Dictionary entry details
Sense 1
Meaning:
The quality (as of scenery) being grim and gloomy and forbidding
Classified under:
Nouns denoting attributes of people and objects
Context example:
the sternness of his surroundings made him uncomfortable
Hypernyms ("sternness" is a kind of...):
asperity; grimness; hardship; rigor; rigorousness; rigour; rigourousness; severeness; severity (something hard to endure)
Derivation:
stern (severely simple)
Sense 2
Meaning:
Uncompromising resolution
Classified under:
Nouns denoting attributes of people and objects
Synonyms:
sternness; strictness
Hypernyms ("sternness" is a kind of...):
restrictiveness; unpermissiveness (a lack of permissiveness or indulgence and a tendency to confine behavior within certain specified limits)

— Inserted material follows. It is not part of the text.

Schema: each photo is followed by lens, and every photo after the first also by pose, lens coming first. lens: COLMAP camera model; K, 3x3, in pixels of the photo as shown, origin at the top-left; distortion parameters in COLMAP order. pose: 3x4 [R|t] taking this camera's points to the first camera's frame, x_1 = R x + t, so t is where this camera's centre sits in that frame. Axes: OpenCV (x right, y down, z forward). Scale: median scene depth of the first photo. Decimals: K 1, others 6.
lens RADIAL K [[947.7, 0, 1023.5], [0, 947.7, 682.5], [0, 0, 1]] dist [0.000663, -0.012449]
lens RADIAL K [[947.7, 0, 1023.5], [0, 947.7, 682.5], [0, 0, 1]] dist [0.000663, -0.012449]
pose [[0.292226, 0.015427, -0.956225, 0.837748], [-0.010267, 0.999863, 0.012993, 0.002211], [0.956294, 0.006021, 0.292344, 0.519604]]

Hyponyms (each of the following is a kind of "sternness"):
Puritanism (strictness and austerity in conduct and religion)
hardness; harshness; inclemency; rigor; rigorousness; rigour; rigourousness; severeness; severity; stiffness (excessive sternness)
Context examples
I like this day; I like that sky of steel; I like the sternness and stillness of the world under this frost.
(Jane Eyre, by Charlotte Brontë)
Van Helsing's sternness was somewhat relieved by a look of perplexity.
(Dracula, by Bram Stoker)
Her manner was incurably gentle; and she was not aware how much it concealed the sternness of her purpose.

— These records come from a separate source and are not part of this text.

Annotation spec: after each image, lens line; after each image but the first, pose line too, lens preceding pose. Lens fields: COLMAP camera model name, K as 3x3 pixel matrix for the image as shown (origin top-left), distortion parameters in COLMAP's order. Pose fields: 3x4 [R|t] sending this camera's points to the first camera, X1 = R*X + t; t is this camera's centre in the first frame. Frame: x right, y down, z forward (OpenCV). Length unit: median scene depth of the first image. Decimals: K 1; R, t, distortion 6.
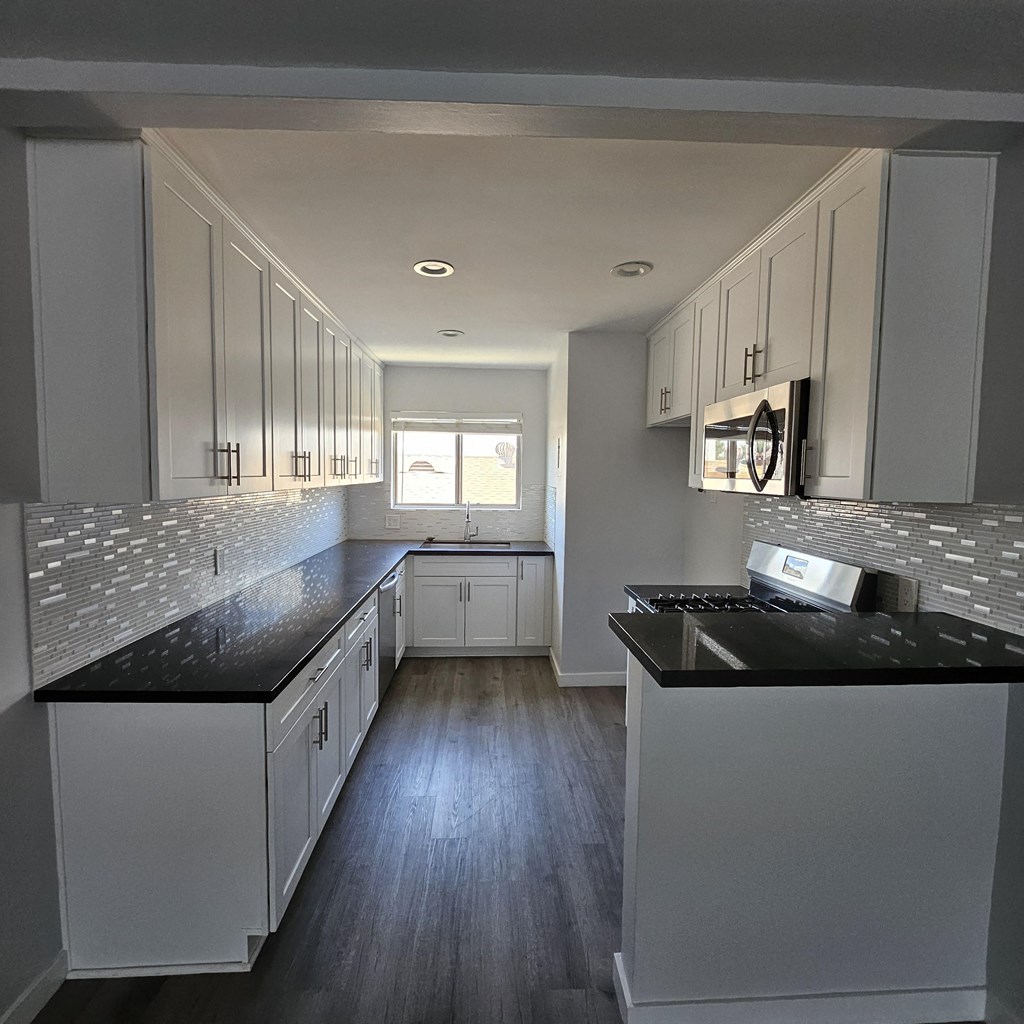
lens RADIAL K [[533.2, 0, 510.3], [0, 533.2, 512.4], [0, 0, 1]] dist [-0.015994, -0.001020]
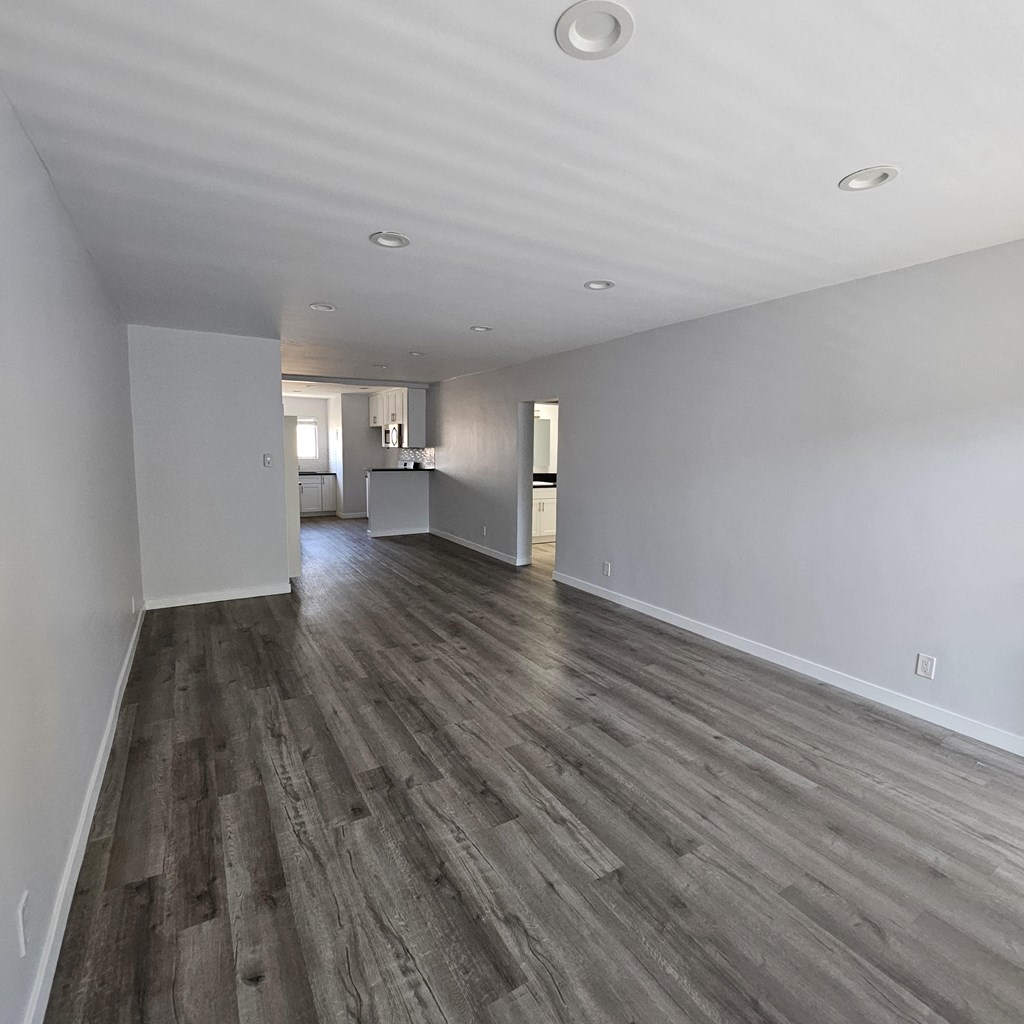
lens RADIAL K [[533.2, 0, 516.9], [0, 533.2, 509.4], [0, 0, 1]] dist [-0.015994, -0.001020]
pose [[0.875795, -0.055316, 0.479503, -0.362202], [0.030716, 0.997785, 0.059005, 0.113277], [-0.481705, -0.036948, 0.875554, -1.541855]]
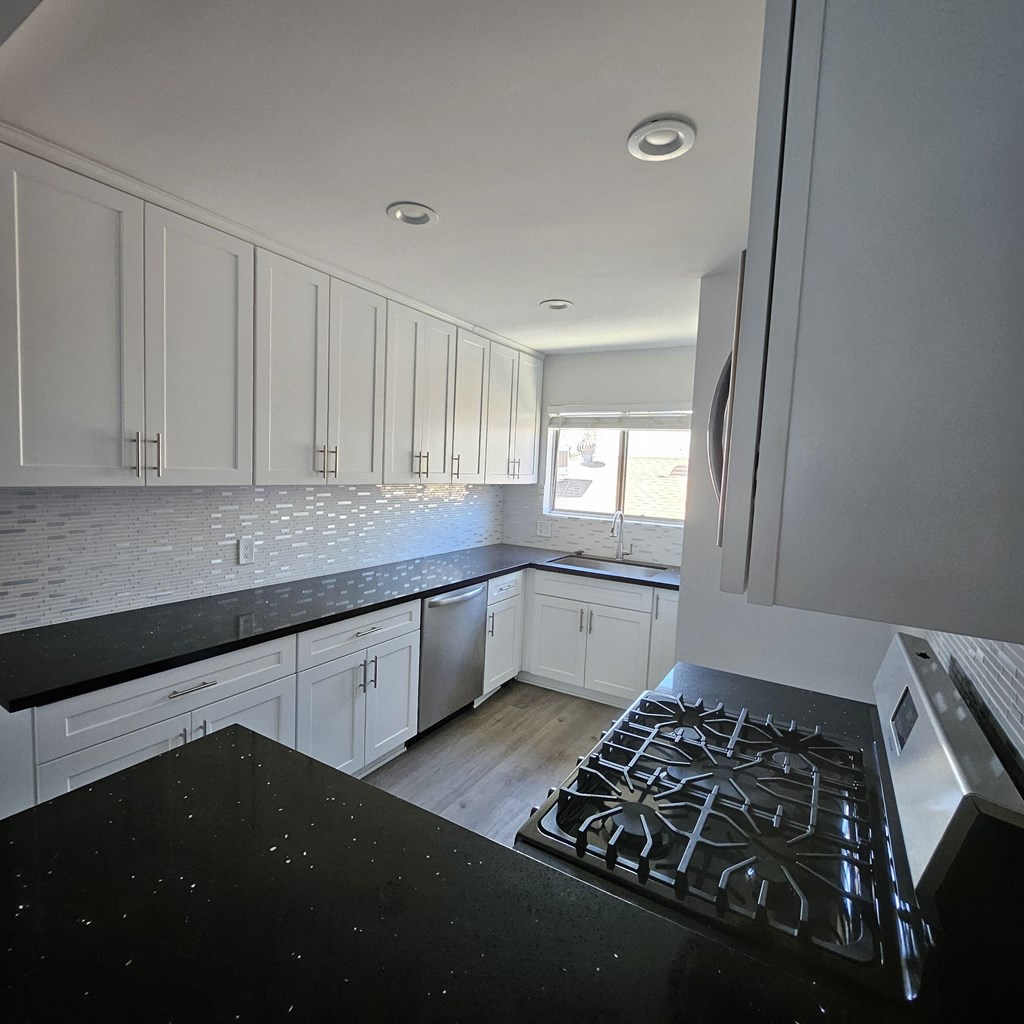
lens RADIAL K [[533.2, 0, 513.1], [0, 533.2, 511.1], [0, 0, 1]] dist [-0.015994, -0.001020]
pose [[0.834440, 0.071158, -0.546486, 0.235047], [-0.076044, 0.997010, 0.013708, -0.020759], [0.545827, 0.030118, 0.837356, 0.225888]]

(Mansfield Park, by Jane Austen)
She was impelled to look at her husband, and she saw the sternness with which he watched her.
(Love of Life and Other Stories, by Jack London)
Mr. Spenlow seemed quite cowed by the gentlemanly sternness of Miss Murdstone's manner, and deprecated her severity with a conciliatory little wave of his hand.
(David Copperfield, by Charles Dickens)
I am bound to say, sir, said Lord John, with some sternness of voice, that your turning up is a considerable relief to us, for our mission seemed to have come to a premature end.
(The Lost World, by Sir Arthur Conan Doyle)
Sir Thomas came towards the table where she sat in trembling wretchedness, and with a good deal of cold sternness, said, It is of no use, I perceive, to talk to you.
(Mansfield Park, by Jane Austen)
He may be stern; he may be exacting; he may be ambitious yet; but his is the sternness of the warrior Greatheart, who guards his pilgrim convoy from the onslaught of Apollyon.
(Jane Eyre, by Charlotte Brontë)
To my surprise, Van Helsing rose up and said with all his sternness, his iron jaw set and his bushy eyebrows meeting:—"No trifling with me! I never jest! There is grim purpose in all I do; and I warn you that you do not thwart me. Take care, for the sake of others if not for your own."
(Dracula, by Bram Stoker)
Of Miss Lavinia, who acts as a semi-auxiliary bridesmaid, being the first to cry, and of her doing homage (as I take it) to the memory of Pidger, in sobs; of Miss Clarissa applying a smelling-bottle; of Agnes taking care of Dora; of my aunt endeavouring to represent herself as a model of sternness, with tears rolling down her face; of little Dora trembling very much, and making her responses in faint whispers.